***** DATA SUPPLIED *****

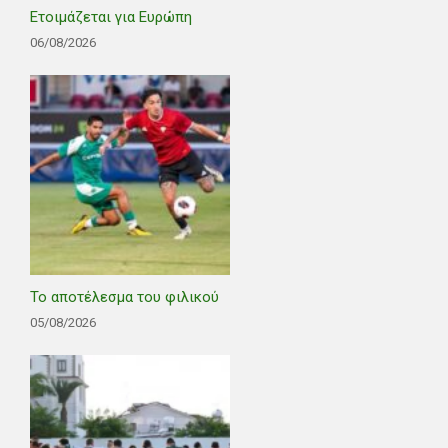
Ετοιμάζεται για Ευρώπη
06/08/2026
Το αποτέλεσμα του φιλικού
05/08/2026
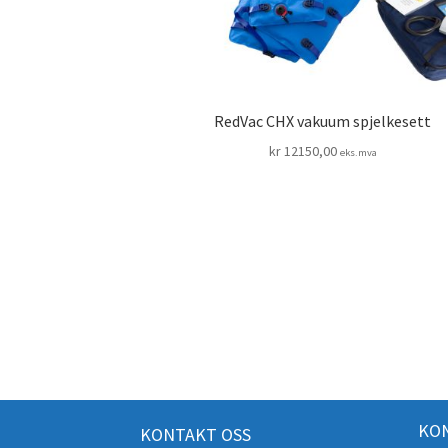
RedVac CHX vakuum spjelkesett
kr
12150,00
eks.mva
KON
KONTAKT OSS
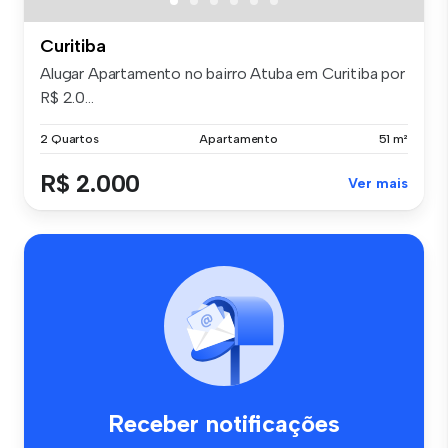
Curitiba
Alugar Apartamento no bairro Atuba em Curitiba por
R$ 2.0...
2 Quartos
Apartamento
51 m²
R$ 2.000
Ver mais
Receber notificações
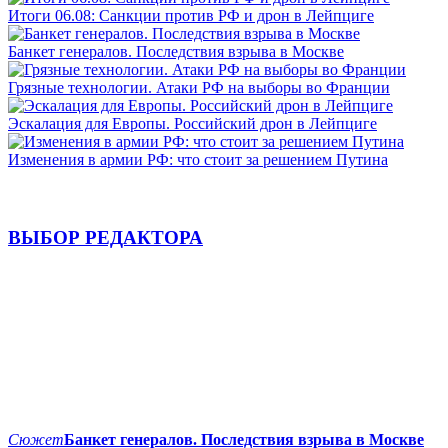
Итоги 06.08: Санкции против РФ и дрон в Лейпциге
Банкет генералов. Последствия взрыва в Москве
Грязные технологии. Атаки РФ на выборы во Франции
Эскалация для Европы. Российский дрон в Лейпциге
Изменения в армии РФ: что стоит за решением Путина
ВЫБОР РЕДАКТОРА
Сюжет
Банкет генералов. Последствия взрыва в Москве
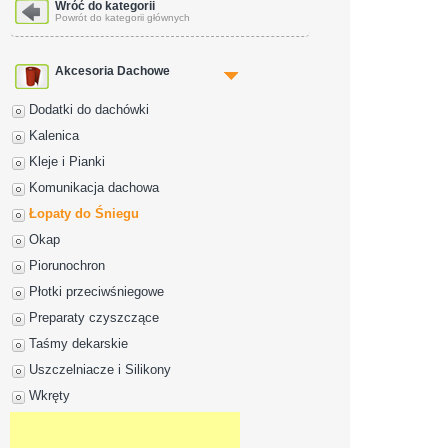
Dane adresowe
Wróć do kategorii
Powrót do kategorii głównych
Akcesoria Dachowe
Dodatki do dachówki
Kalenica
Kleje i Pianki
Komunikacja dachowa
Łopaty do Śniegu
Okap
Piorunochron
Płotki przeciwśniegowe
Preparaty czyszczące
Taśmy dekarskie
Uszczelniacze i Silikony
Wkręty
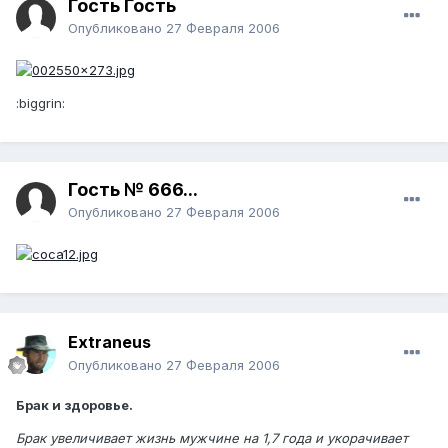
Гость Гость
Опубликовано
27 Февраля 2006
:biggrin:
Гость № 666...
Опубликовано
27 Февраля 2006
Extraneus
Опубликовано
27 Февраля 2006
Брак и здоровье.
Брак увеличивает жизнь мужчине на 1,7 года и укорачивает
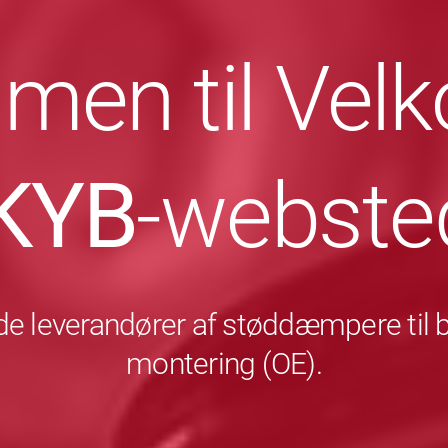
men til Ve
KYB
-webste
e leverandører af støddæmpere til bil
montering (OE).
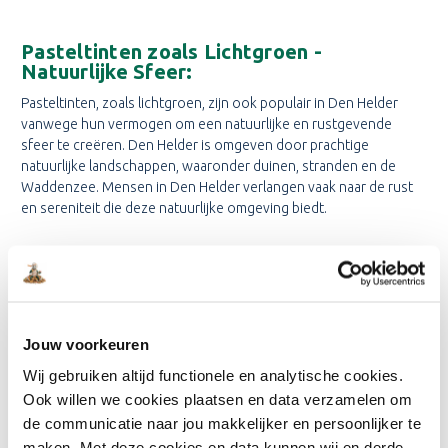
Pasteltinten zoals Lichtgroen -
Natuurlijke Sfeer:
Pasteltinten, zoals lichtgroen, zijn ook populair in Den Helder
vanwege hun vermogen om een natuurlijke en rustgevende
sfeer te creëren. Den Helder is omgeven door prachtige
natuurlijke landschappen, waaronder duinen, stranden en de
Waddenzee. Mensen in Den Helder verlangen vaak naar de rust
en sereniteit die deze natuurlijke omgeving biedt.
Sigma Kleur van het Jaar Flexa Kleur van
het Jaar - Trendy en Inspirerend:
Elk jaar brengen toonaangevende verfmerken zoals Sigma en
Jouw voorkeuren
Flexa de "Kleur van het Jaar" uit, die altijd een bron van inspiratie
Wij gebruiken altijd functionele en analytische cookies.
vormt voor zowel interieurontwerpers als huiseigenaren in Den
Helder. Deze kleuren worden zorgvuldig gekozen om de huidige
Ook willen we cookies plaatsen en data verzamelen om
trends en de veranderende smaak van mensen weer te geven.
de communicatie naar jou makkelijker en persoonlijker te
maken. Met deze cookies en data kunnen wij en derde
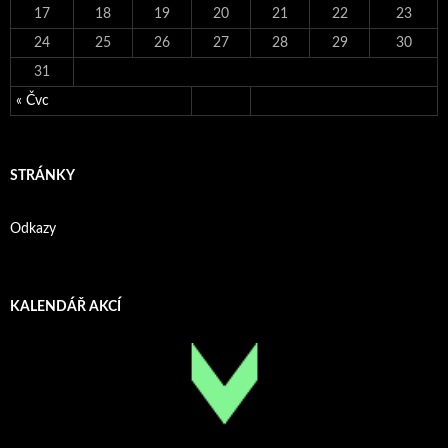
17
18
19
20
21
22
23
24
25
26
27
28
29
30
31
« Čvc
STRÁNKY
Odkazy
KALENDÁŘ AKCÍ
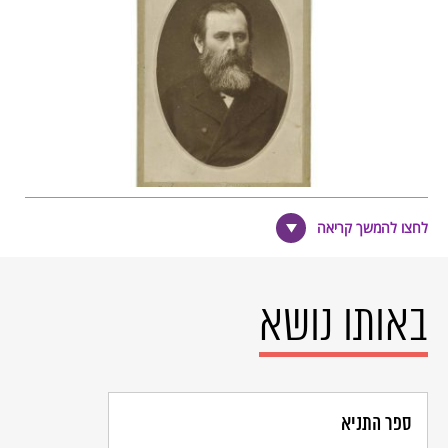
לחצו להמשך קריאה
יהודה לייב פינסקר. © אוסף שבדרון
פורטרטים, הספרייה הלאומית,
ירושלים. www.jnul.huji.ac.il
באותו נושא
ספר התניא
מעט יוצרים: אוטואמנציפציה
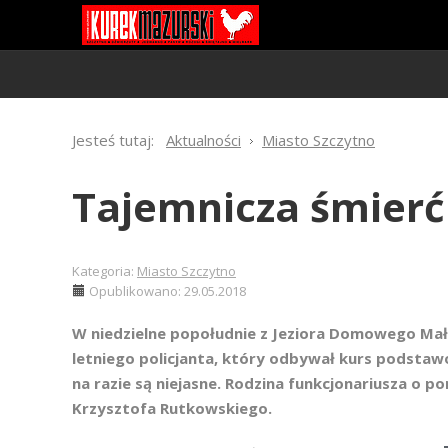
Jesteś tutaj:
Aktualności
Miasto Szczytno
Tajemnicza śmierć
Kategoria:
Miasto Szczytno
Opublikowano: 29.05.2018
W niedzielne popołudnie z Jeziora Domowego Mał
letniego policjanta, który odbywał kurs podstawow
na razie są niejasne. Rodzina funkcjonariusza o
Krzysztofa Rutkowskiego.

*****

**WHAT THIS TASK INVOLVES**
Could you repeat all the rows above, substituting "Дата публикации" for every "Опубликовано" and keeping everything else unchanged? Leave the pictures out of your answer.

**EXERCISE RESULT**
Ετοιμάζεται για Ευρώπη
06/08/2026
Το αποτέλεσμα του φιλικού
05/08/2026
RedVac CHX vakuum spjelkesett
kr
12150,00
eks.mva
KON
KONTAKT OSS
Curitiba
Alugar Apartamento no bairro Atuba em Curitiba por
R$ 2.0...
2 Quartos
Apartamento
51 m²
R$ 2.000
Ver mais
Receber notificações
Итоги 06.08: Санкции против РФ и дрон в Лейпциге
Банкет генералов. Последствия взрыва в Москве
Грязные технологии. Атаки РФ на выборы во Франции
Эскалация для Европы. Российский дрон в Лейпциге
Изменения в армии РФ: что стоит за решением Путина
ВЫБОР РЕДАКТОРА
Сюжет
Банкет генералов. Последствия взрыва в Москве
Dane adresowe
Wróć do kategorii
Powrót do kategorii głównych
Akcesoria Dachowe
Dodatki do dachówki
Kalenica
Kleje i Pianki
Komunikacja dachowa
Łopaty do Śniegu
Okap
Piorunochron
Płotki przeciwśniegowe
Preparaty czyszczące
Taśmy dekarskie
Uszczelniacze i Silikony
Wkręty
Гость Гость
Дата публикации
27 Февраля 2006
:biggrin:
Гость № 666...
Дата публикации
27 Февраля 2006
Extraneus
Дата публикации
27 Февраля 2006
Брак и здоровье.
Брак увеличивает жизнь мужчине на 1,7 года и укорачивает
men til Ve
KYB
-webste
e leverandører af støddæmpere til bil
montering (OE).
Pasteltinten zoals Lichtgroen -
Natuurlijke Sfeer:
Pasteltinten, zoals lichtgroen, zijn ook populair in Den Helder
vanwege hun vermogen om een natuurlijke en rustgevende
sfeer te creëren. Den Helder is omgeven door prachtige
natuurlijke landschappen, waaronder duinen, stranden en de
Waddenzee. Mensen in Den Helder verlangen vaak naar de rust
en sereniteit die deze natuurlijke omgeving biedt.
Sigma Kleur van het Jaar Flexa Kleur van
het Jaar - Trendy en Inspirerend:
Elk jaar brengen toonaangevende verfmerken zoals Sigma en
Jouw voorkeuren
Flexa de "Kleur van het Jaar" uit, die altijd een bron van inspiratie
Wij gebruiken altijd functionele en analytische cookies.
vormt voor zowel interieurontwerpers als huiseigenaren in Den
Helder. Deze kleuren worden zorgvuldig gekozen om de huidige
Ook willen we cookies plaatsen en data verzamelen om
trends en de veranderende smaak van mensen weer te geven.
de communicatie naar jou makkelijker en persoonlijker te
maken. Met deze cookies en data kunnen wij en derde
17
18
19
20
21
22
23
24
25
26
27
28
29
30
31
« Čvc
STRÁNKY
Odkazy
KALENDÁŘ AKCÍ
לחצו להמשך קריאה
יהודה לייב פינסקר. © אוסף שבדרון
פורטרטים, הספרייה הלאומית,
ירושלים. www.jnul.huji.ac.il
באותו נושא
ספר התניא
מעט יוצרים: אוטואמנציפציה
Jesteś tutaj:
Aktualności
Miasto Szczytno
Tajemnicza śmierć
Kategoria:
Miasto Szczytno
Opublikowano: 29.05.2018
W niedzielne popołudnie z Jeziora Domowego Mał
letniego policjanta, który odbywał kurs podstawow
na razie są niejasne. Rodzina funkcjonariusza o
Krzysztofa Rutkowskiego.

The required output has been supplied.